AUFGABE 1:
Stelle die Zeilen der Datensätze von der Zeile mit „Follow every image" bis einschließlich der Zeile mit „0.275603, 0.205941, 0.399826]]" als JSON-Liste von Zeichenketten dar, mit einer Zeichenkette je Zeile und ohne Leerzeilen.

--- TEXTAUSZUG ---

Sonntag, 14. Januar 2007

Die Verfasserfrage beim Kolosserbrief

Einleitung
 

Der Brief an die Kolosser steht in der protestantischen Wissenschaft im Zentrum der deutereopaulinistischen Auseinandersetzungen. Für die Mehrheit steht er genau zwischen paulinischem und pseudepigraphischen Schrifttum und soll schon nicht mehr von Paulos selbst, sondern von einer sog. „Paulusschule" verfasst worden sein. Die Meinungen gehen aber auch heute noch auseinander. Was inzwischen zur vorherrschenden Theorie unter den biblischen Theologen geworden ist, war bei gleicher Beweislage noch am Anfang des 20. Jh. stark umstritten und wurde von glänzenden Theologen verschiedener Konfession mit Erfolg angefochten[1]. So wird in der orthodoxen Theologie der „Deuteropaulinismus" nach wie vor abgelehnt. Was hat nun zur Wende geführt, welche Argumente hat man sich zu Eigen gemacht? Dieser Aufsatz soll klären, welche Beweise von der westlichen Seite angeführt werden, um dem Apostel den Kol(osserbrief) abzusprechen. Vieles wird sich klären, indem man es sorgfältig nachvollzieht und überprüft, anderes wird, von seinem subtil-argumentativen Kleid befreit, seine Blöße zeigen, wieder anderes wird, um seine Polemik erleichtert, banal und ohne Gewicht erscheinen. Die „Echtheit" der ntl Schrift lässt sich freilich nicht durch geistige Akrobatik beweisen und das zu versuchen sein fern von mir. Das sei vielmehr mein Ziel, zu zeigen, daß es bis jetzt keinen triftigen Grund gibt, den Kanon der Kirche in Frage zu stellen; nicht aus Leichtgläubigkeit oder ehrfürchtiger Scheu, sondern weil es nicht genügend Anhaltspunkte für einen solchen pseudepigraphischen Betrug gibt, und wir ohne Anlass nicht das, was längst entschieden ist, bezweifeln sollten.

 
 
1. Auf den ersten Blick
 
Der Kol gehört zu der Gruppe der so genannten Gefangenschaftsbriefe (Eph, Phil, Kol, Phlm) mit denen er eine Fülle von Berührungspunkten aufweist. So die wiederholte Thematisierung der „Fesseln" (desmo‹: Kol 4,18), d.h. der Gefangenschaft des Paulos oder die ähnlichen Gruß- und Mitarbeiterlisten. Die Nähe des Epheserbriefes zum Kol in vielen Formulierungen und im gesamten Aufbau lassen eine Abhängigkeit vermuten, wobei der Kol als primär zu gelten hat, wie eine sprachliche Untersuchung gezeigt haben soll[2]. Ist dieser Brief aber von einem Pseudographen, kann auch der an die Epheser nicht echt sein. Dabei tritt Paulus in beiden Schreiben als Verfasser besonders hervor, so daß der Brief selber keinen Zweifel lässt, daß er zumindest in Teilen vom Apostel geschrieben wurde.

---

AUFGABE 2:
Fasse den Absatz im Textauszug, der mit „Der Kol gehört zu der Gruppe" beginnt, als kurze Stichpunktliste mit seinen wesentlichen Aussagen zusammen.

--- BEREITGESTELLTE DATENSÄTZE ---

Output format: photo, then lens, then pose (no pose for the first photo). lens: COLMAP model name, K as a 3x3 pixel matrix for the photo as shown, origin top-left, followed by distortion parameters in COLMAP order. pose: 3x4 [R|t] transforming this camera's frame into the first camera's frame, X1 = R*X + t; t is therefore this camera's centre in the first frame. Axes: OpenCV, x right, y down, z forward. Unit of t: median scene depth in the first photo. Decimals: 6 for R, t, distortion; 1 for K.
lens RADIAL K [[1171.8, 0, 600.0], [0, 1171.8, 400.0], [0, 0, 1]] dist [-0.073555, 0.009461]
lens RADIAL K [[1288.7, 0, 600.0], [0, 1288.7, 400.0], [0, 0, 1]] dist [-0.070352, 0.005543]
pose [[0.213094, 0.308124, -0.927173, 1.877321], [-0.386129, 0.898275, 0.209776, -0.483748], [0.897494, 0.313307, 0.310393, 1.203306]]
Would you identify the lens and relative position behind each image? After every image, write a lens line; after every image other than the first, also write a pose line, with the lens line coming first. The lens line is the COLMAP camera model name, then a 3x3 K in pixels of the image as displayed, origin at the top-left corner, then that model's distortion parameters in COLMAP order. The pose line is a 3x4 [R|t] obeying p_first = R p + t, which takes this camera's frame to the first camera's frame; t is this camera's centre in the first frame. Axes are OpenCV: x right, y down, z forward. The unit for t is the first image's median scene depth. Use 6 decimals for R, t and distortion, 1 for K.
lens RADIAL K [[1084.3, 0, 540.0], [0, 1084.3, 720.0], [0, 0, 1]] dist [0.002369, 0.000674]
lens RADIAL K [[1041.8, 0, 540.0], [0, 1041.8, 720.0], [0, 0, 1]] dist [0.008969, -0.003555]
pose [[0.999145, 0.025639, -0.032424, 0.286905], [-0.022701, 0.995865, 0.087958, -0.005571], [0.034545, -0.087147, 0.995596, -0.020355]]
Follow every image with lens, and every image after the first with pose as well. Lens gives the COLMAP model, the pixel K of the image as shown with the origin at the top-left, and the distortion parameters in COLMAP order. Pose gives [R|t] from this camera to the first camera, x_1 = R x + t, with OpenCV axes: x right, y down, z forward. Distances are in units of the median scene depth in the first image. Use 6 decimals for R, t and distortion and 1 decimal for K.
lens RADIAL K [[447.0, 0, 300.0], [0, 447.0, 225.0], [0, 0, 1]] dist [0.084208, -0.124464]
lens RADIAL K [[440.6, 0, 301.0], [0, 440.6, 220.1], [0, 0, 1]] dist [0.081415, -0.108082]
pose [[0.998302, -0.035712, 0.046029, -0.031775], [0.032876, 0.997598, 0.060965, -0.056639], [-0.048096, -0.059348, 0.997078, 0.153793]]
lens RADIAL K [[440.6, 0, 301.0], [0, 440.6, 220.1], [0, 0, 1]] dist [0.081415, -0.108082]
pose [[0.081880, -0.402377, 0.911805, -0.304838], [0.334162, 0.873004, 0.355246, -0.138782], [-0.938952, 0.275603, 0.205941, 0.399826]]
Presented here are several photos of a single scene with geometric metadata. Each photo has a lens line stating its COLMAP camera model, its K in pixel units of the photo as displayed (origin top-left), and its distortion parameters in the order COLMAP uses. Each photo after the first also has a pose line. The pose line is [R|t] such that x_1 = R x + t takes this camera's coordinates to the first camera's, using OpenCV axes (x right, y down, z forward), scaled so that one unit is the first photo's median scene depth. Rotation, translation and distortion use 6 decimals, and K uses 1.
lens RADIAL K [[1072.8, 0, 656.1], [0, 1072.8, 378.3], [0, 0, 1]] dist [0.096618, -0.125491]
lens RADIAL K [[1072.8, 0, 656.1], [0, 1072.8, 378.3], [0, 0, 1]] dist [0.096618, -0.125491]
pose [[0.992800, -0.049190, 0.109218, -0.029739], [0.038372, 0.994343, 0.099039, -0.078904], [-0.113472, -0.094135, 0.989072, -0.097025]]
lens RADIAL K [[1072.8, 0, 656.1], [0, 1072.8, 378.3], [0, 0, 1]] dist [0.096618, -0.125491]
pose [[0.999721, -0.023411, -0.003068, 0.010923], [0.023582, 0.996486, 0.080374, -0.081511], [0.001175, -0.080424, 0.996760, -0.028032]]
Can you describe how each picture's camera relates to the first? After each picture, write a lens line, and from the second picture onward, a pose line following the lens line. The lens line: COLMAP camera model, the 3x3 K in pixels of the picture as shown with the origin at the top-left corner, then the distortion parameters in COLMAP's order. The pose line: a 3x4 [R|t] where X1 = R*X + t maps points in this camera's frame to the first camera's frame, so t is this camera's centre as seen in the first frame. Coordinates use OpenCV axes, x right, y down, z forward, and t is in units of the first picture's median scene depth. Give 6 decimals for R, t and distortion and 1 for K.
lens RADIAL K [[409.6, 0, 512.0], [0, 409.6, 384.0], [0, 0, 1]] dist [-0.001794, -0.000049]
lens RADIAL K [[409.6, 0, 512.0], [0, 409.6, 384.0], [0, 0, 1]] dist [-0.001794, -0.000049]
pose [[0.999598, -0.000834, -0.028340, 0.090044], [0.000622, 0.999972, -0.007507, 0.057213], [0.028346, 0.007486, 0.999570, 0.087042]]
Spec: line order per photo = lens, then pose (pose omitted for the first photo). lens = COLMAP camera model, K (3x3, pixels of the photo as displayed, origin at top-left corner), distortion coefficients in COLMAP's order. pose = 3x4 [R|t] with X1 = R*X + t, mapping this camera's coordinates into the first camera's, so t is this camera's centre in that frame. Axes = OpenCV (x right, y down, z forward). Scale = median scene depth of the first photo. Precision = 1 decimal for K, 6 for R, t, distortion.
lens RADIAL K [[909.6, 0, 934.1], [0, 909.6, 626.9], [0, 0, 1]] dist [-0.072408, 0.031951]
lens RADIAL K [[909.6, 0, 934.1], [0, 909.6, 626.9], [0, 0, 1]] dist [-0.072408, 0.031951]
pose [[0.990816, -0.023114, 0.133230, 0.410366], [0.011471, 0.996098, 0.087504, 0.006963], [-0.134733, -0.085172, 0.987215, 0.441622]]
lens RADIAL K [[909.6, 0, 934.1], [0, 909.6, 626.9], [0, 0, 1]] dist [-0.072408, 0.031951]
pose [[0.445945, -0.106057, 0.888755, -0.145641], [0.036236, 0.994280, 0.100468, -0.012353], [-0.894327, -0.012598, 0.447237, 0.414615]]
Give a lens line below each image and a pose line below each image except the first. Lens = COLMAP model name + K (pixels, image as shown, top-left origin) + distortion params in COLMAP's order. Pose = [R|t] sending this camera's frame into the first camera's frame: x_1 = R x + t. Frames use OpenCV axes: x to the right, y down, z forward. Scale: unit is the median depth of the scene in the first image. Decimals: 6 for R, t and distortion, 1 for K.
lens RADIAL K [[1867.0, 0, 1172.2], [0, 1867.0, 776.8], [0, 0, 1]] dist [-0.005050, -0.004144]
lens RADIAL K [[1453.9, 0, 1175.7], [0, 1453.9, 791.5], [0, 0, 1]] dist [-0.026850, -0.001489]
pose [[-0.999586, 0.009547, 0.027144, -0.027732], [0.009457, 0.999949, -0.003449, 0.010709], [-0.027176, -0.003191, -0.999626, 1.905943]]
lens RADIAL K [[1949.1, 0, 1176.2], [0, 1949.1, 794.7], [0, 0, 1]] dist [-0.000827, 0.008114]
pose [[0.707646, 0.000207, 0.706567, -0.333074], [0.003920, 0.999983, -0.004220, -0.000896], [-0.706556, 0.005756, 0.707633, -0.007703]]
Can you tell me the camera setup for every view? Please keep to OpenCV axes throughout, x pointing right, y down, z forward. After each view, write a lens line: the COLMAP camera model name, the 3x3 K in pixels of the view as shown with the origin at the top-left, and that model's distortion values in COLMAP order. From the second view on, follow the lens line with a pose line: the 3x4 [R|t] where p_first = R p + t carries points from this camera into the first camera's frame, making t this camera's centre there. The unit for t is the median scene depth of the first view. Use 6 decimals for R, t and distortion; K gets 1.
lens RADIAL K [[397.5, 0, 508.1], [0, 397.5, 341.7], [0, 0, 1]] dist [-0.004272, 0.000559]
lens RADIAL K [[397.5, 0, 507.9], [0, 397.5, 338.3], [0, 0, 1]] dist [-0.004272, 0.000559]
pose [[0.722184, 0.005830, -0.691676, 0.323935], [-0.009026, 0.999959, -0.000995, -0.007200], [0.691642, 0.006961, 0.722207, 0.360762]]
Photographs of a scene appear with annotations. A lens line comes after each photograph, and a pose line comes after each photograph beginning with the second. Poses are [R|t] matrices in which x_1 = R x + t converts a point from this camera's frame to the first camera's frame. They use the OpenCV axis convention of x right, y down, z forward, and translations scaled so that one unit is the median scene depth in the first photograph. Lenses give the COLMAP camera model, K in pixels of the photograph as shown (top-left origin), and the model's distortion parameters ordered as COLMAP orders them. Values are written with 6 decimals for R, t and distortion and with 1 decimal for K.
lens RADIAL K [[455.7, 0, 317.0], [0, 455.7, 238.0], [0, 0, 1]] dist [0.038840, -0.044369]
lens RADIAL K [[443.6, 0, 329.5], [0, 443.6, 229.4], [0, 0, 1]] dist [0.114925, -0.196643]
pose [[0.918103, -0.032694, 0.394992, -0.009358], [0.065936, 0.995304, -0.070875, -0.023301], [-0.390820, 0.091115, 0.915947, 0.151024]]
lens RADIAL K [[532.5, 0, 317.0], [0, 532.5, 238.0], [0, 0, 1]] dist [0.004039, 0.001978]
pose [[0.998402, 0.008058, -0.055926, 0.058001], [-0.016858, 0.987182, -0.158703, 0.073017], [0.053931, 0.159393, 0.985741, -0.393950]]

---

ERGEBNIS 1:
[
  "Follow every image with lens, and every image after the first with pose as well. Lens gives the COLMAP model, the pixel K of the image as shown with the origin at the top-left, and the distortion parameters in COLMAP order. Pose gives [R|t] from this camera to the first camera, x_1 = R x + t, with OpenCV axes: x right, y down, z forward. Distances are in units of the median scene depth in the first image. Use 6 decimals for R, t and distortion and 1 decimal for K.",
  "lens RADIAL K [[447.0, 0, 300.0], [0, 447.0, 225.0], [0, 0, 1]] dist [0.084208, -0.124464]",
  "lens RADIAL K [[440.6, 0, 301.0], [0, 440.6, 220.1], [0, 0, 1]] dist [0.081415, -0.108082]",
  "pose [[0.998302, -0.035712, 0.046029, -0.031775], [0.032876, 0.997598, 0.060965, -0.056639], [-0.048096, -0.059348, 0.997078, 0.153793]]",
  "lens RADIAL K [[440.6, 0, 301.0], [0, 440.6, 220.1], [0, 0, 1]] dist [0.081415, -0.108082]",
  "pose [[0.081880, -0.402377, 0.911805, -0.304838], [0.334162, 0.873004, 0.355246, -0.138782], [-0.938952, 0.275603, 0.205941, 0.399826]]"
]

ERGEBNIS 2:
- Der Kolosserbrief gehört zu den Gefangenschaftsbriefen (Eph, Phil, Kol, Phlm) und hat mit ihnen viele Berührungspunkte.
- Dazu zählen die wiederholte Erwähnung der „Fesseln", also der Gefangenschaft des Paulos (Kol 4,18), und ähnliche Gruß- und Mitarbeiterlisten.
- Formulierungen und Aufbau des Epheserbriefs liegen so nah am Kol, dass eine Abhängigkeit vermutet wird; laut einer sprachlichen Untersuchung soll der Kol als primär gelten.
- Stammt der Kol von einem Pseudographen, kann auch der Epheserbrief nicht echt sein.
- In beiden Schreiben tritt Paulus deutlich als Verfasser hervor, sodass der Brief selbst keinen Zweifel lässt, dass er zumindest teilweise vom Apostel stammt.